Nathan lets go of me to press his face into his hands. For a moment, I sit, stunned. I stare at this man I thought I knew better than anyone in the world and realize all along he’s been bottling up his feelings, his hurts, his anxiety and stress because he feels like he has to wear a cape to be a hero.
If he can bare all of this to me right now, I can do the same for him.

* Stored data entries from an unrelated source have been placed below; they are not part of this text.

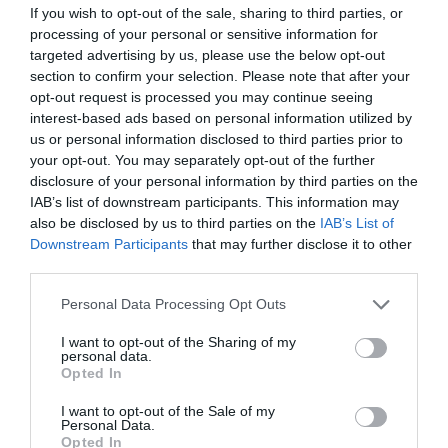
If you wish to opt-out of the sale, sharing to third parties, or
processing of your personal or sensitive information for
JÁTÉK
NÖVÉNY
targeted advertising by us, please use the below opt-out
section to confirm your selection. Please note that after your
15. ALKALOMMAL VÁR A KISZOMBORI KUKORICALABIRINTUS
opt-out request is processed you may continue seeing
EGY ÉJSZAKAI ÚTKERESÉSRE
interest-based ads based on personal information utilized by
2023-07-19
us or personal information disclosed to third parties prior to
your opt-out. You may separately opt-out of the further
disclosure of your personal information by third parties on the
IAB’s list of downstream participants. This information may
also be disclosed by us to third parties on the
IAB’s List of
Downstream Participants
that may further disclose it to other
third parties.
Please note that this website/app uses one or more Google
Personal Data Processing Opt Outs
services and may gather and store information including but
not limited to your visit or usage behaviour. You may click to
I want to opt-out of the Sharing of my
personal data.
grant or deny consent to Google and its third-party tags to
Opted In
use your data for below specified purposes in below Google
consent section.
I want to opt-out of the Sale of my
Personal Data.
Opted In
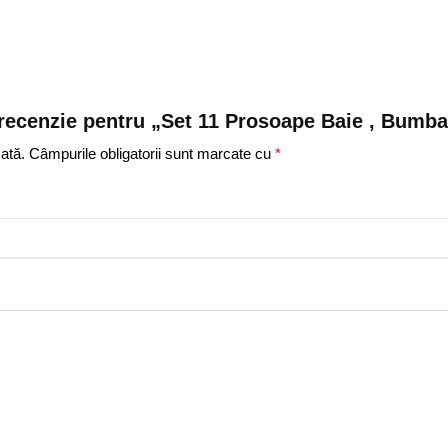
 o recenzie pentru „Set 11 Prosoape Baie , Bumb
ată.
Câmpurile obligatorii sunt marcate cu
*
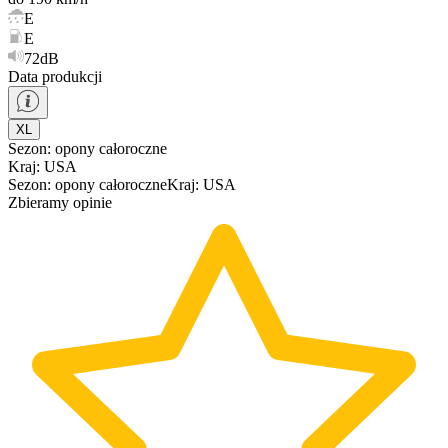
E
E
72dB
Data produkcji
XL
Sezon
:
opony
całoroczne
Kraj
:
USA
Sezon
:
opony
całoroczne
Kraj
:
USA
Zbieramy opinie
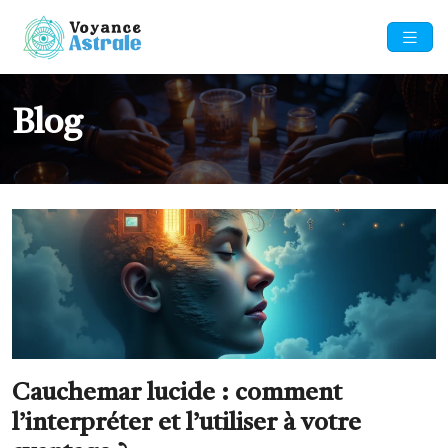
Blog
Cauchemar lucide : comment
l’interpréter et l’utiliser à votre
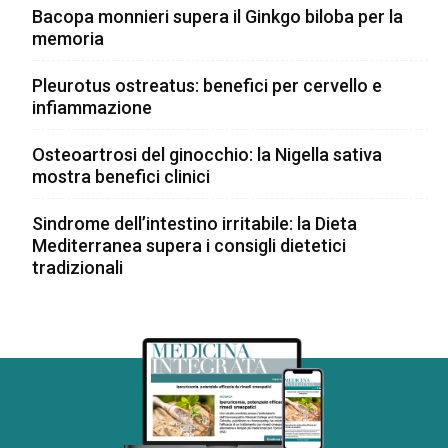
Bacopa monnieri supera il Ginkgo biloba per la
memoria
Pleurotus ostreatus: benefici per cervello e
infiammazione
Osteoartrosi del ginocchio: la Nigella sativa
mostra benefici clinici
Sindrome dell’intestino irritabile: la Dieta
Mediterranea supera i consigli dietetici
tradizionali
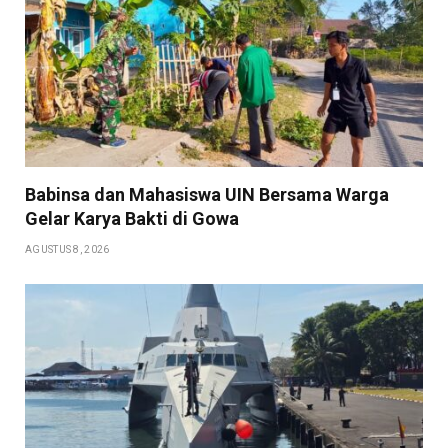
Babinsa dan Mahasiswa UIN Bersama Warga
Gelar Karya Bakti di Gowa
AGUSTUS 8, 2026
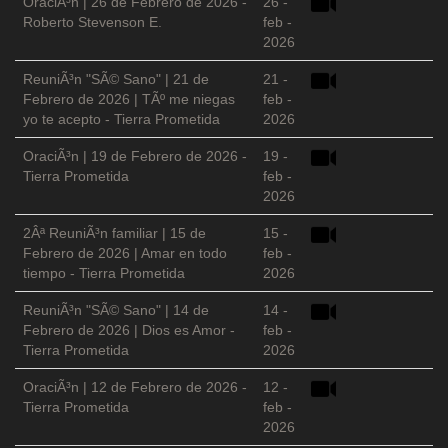
OraciÃ³n | 26 de Febrero de 2026 -
26 -
Roberto Stevenson E.
feb -
2026
ReuniÃ³n "SÃ© Sano" | 21 de
21 -
Febrero de 2026 | TÃº me niegas
feb -
yo te acepto - Tierra Prometida
2026
OraciÃ³n | 19 de Febrero de 2026 -
19 -
Tierra Prometida
feb -
2026
2Âª ReuniÃ³n familiar | 15 de
15 -
Febrero de 2026 | Amar en todo
feb -
tiempo - Tierra Prometida
2026
ReuniÃ³n "SÃ© Sano" | 14 de
14 -
Febrero de 2026 | Dios es Amor -
feb -
Tierra Prometida
2026
OraciÃ³n | 12 de Febrero de 2026 -
12 -
Tierra Prometida
feb -
2026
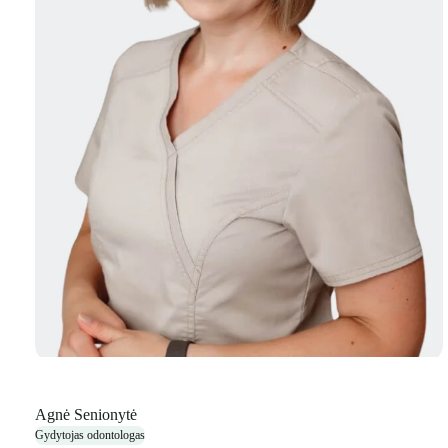
Agnė Senionytė
Gydytojas odontologas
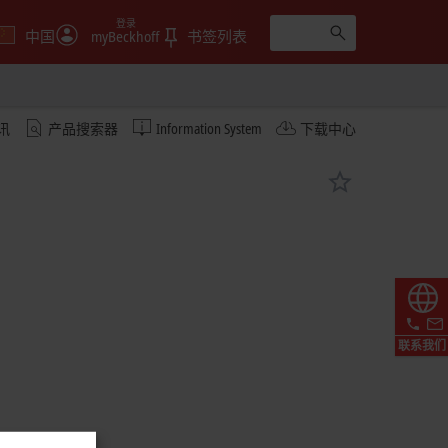
登录
中国
myBeckhoff
书签列表
讯
产品搜索器
Information System
下载中心
联系我们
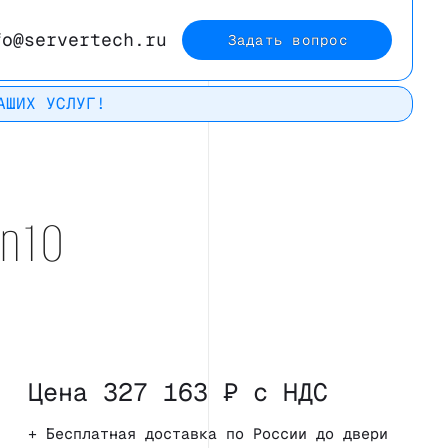
fo@servertech.ru
Задать вопрос
АШИХ УСЛУГ!
Рейтинг в
Яндекс
n10
Цена 327 163 ₽ с НДС
+ Бесплатная доставка по России до двери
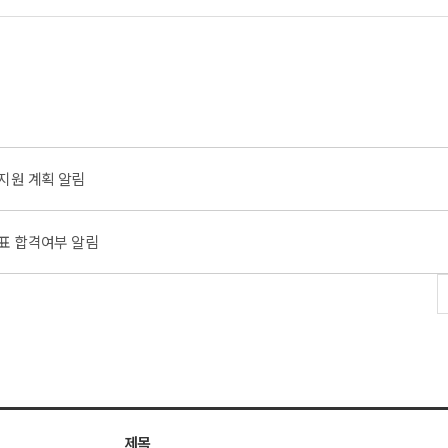
지원 계획 알림
발표 합격여부 알림
제목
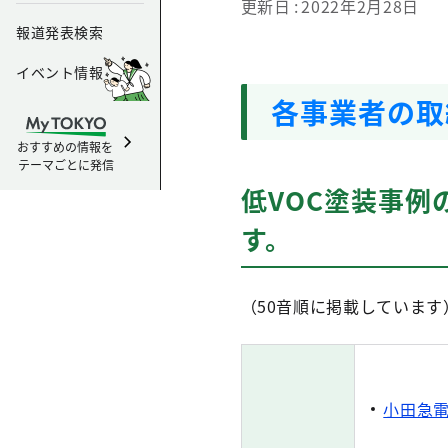
更新日
2022年2月28日
報道発表検索
イベント情報
各事業者の取
おすすめの情報を
テーマごとに発信
低VOC塗装事
す。
（50音順に掲載しています
小田急電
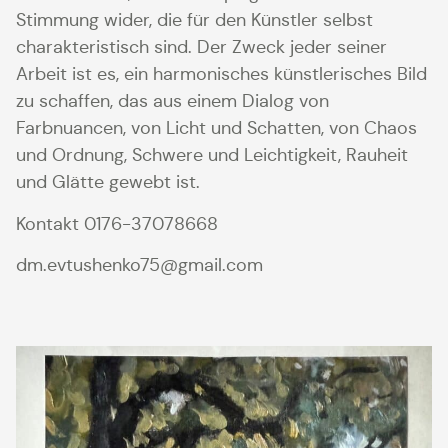
Stimmung wider, die für den Künstler selbst
charakteristisch sind. Der Zweck jeder seiner
Arbeit ist es, ein harmonisches künstlerisches Bild
zu schaffen, das aus einem Dialog von
Farbnuancen, von Licht und Schatten, von Chaos
und Ordnung, Schwere und Leichtigkeit, Rauheit
und Glätte gewebt ist.
Kontakt 0176-37078668
dm.evtushenko75@gmail.com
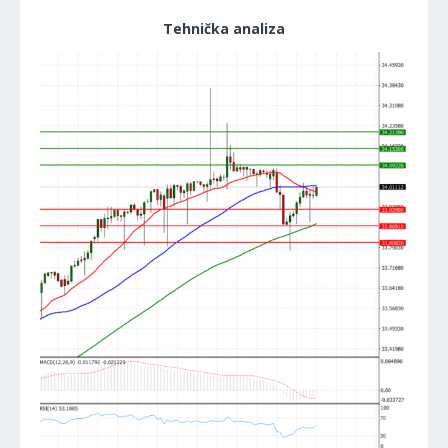
Tehnička analiza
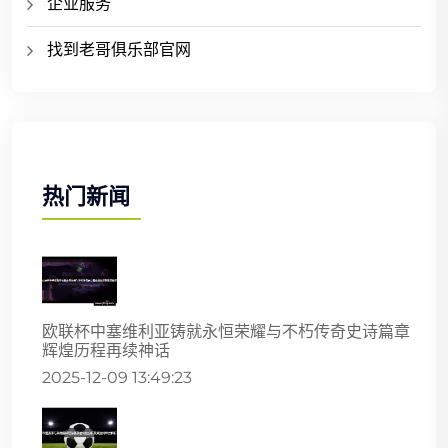
企业服务
找到老哥俱乐部官网
热门新闻
欧联杯中塞维利亚铸就永恒荣耀与不朽传奇史诗篇章
辉煌历程再续神话
2025-12-09 13:49:23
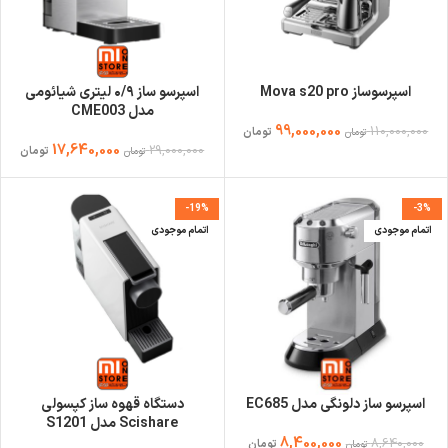
اسپرسوساز Mova s20 pro
اسپرسو ساز ۰/۹ لیتری شیائومی
مدل CME003
99,000,000
110,000,000
تومان
تومان
17,640,000
29,000,000
تومان
تومان
-19%
-3%
اتمام موجودی
اتمام موجودی
اسپرسو ساز دلونگی مدل EC685
دستگاه قهوه ساز کپسولی
Scishare مدل S1201
8,400,000
8,640,000
تومان
تومان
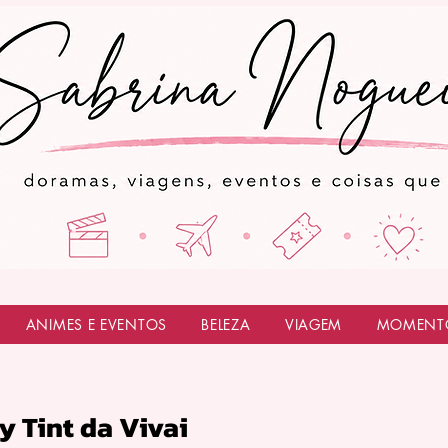
ANIMES E EVENTOS
BELEZA
VIAGEM
MOMENT
y Tint da Vivai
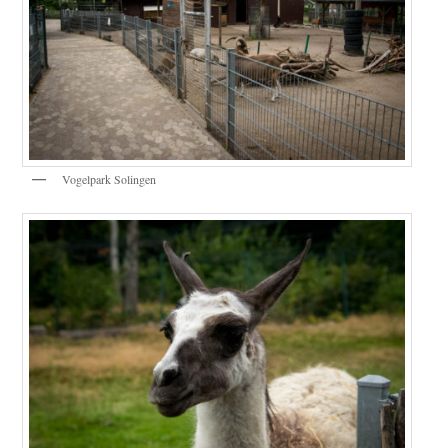
Vogelpark Solingen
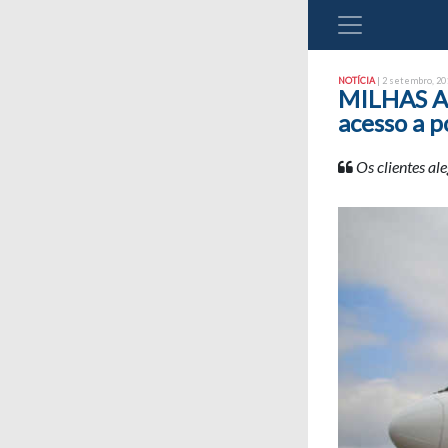
NOTÍCIA
| 2 setembro, 201
MILHAS AÉ
acesso a p
Os clientes al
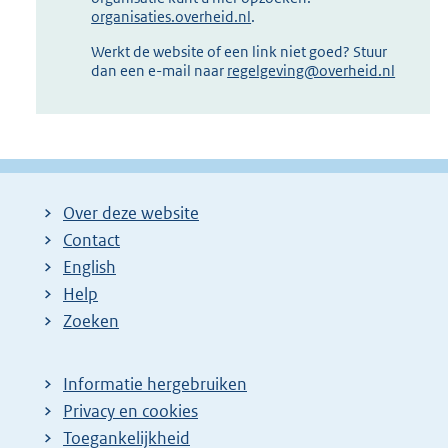
organisaties.overheid.nl
.
Werkt de website of een link niet goed? Stuur
dan een e-mail naar
regelgeving@overheid.nl
Over deze website
Contact
English
Help
Zoeken
Informatie hergebruiken
Privacy en cookies
Toegankelijkheid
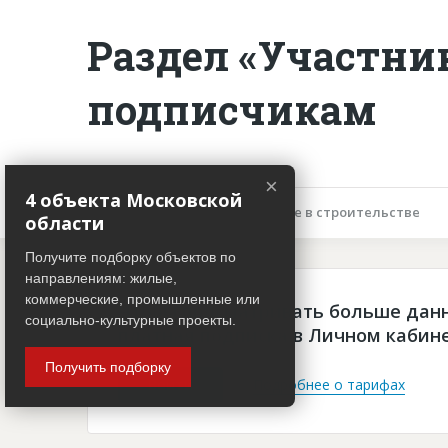
Раздел «Участни
подписчикам
×
4 объекта Московской
Описание объекта
Участие в строительстве
области
Получите подборку объектов по
направлениям: жилые,
коммерческие, промышленные или
Чтобы просматривать больше дан
социально-культурные проекты.
платная подписка в Личном кабин
Получить подборку
Войти
Подробнее о тарифах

I pull his hands down from his eyes so I can look in them. “Listen to me. It is not the things you do that make you worthy, it’s that you have a beating heart in your chest. You have a soul, which means you are allowed to feel hurt, tired, stressed, sad, angry. All of those things—you are allowed to feel them. Everyone is.” I gather all of my strength for my next words. “Your ability to shoulder everything, to give 200% of yourself all the time, to be perfect at everything you attempt…these are not the attributes that make you a valuable human being.” I pause. “And they are not why I fell in love with you.”
His black eyes shoot up to me.
I smile. The weight of these heavy secrets falls off of me, and I feel relieved to continue. “I fell in love with you because you’re goofy. You’re fun. Your heart is so big I don’t know how it fits in here,” I say, pressing my hand to his chest. “You’re a terrible singer. You make me soup when I’m sick. You bought me tampons that time I was laid out on the couch with cramps and couldn’t move. You didn’t even send someone else for them. You went yourself!”
He chuckles lightly, and I wish there were more light so I could see his smile clearer.
“Look, Nathan, I don’t care if you never pick up another football a day in your life, or if no one in the world attaches the word successful to your name ever again.” Now I’m the one dumping tears, and Nathan’s hands have moved to cradle my face. His thumbs dash across my cheekbones.
I shake my head lightly and try to swallow down my sob enough to finish speaking. “So don’t say you’re not worthy or deserving, because you are to me. You always will be.”
Nathan pulls me closer and crushes me against his chest. His strong forearms are pressing into my shoulder blades, his face buried in my hair.
“I love you too,” he whispers over and over again. “I love you, Bree. I love you. I always have.”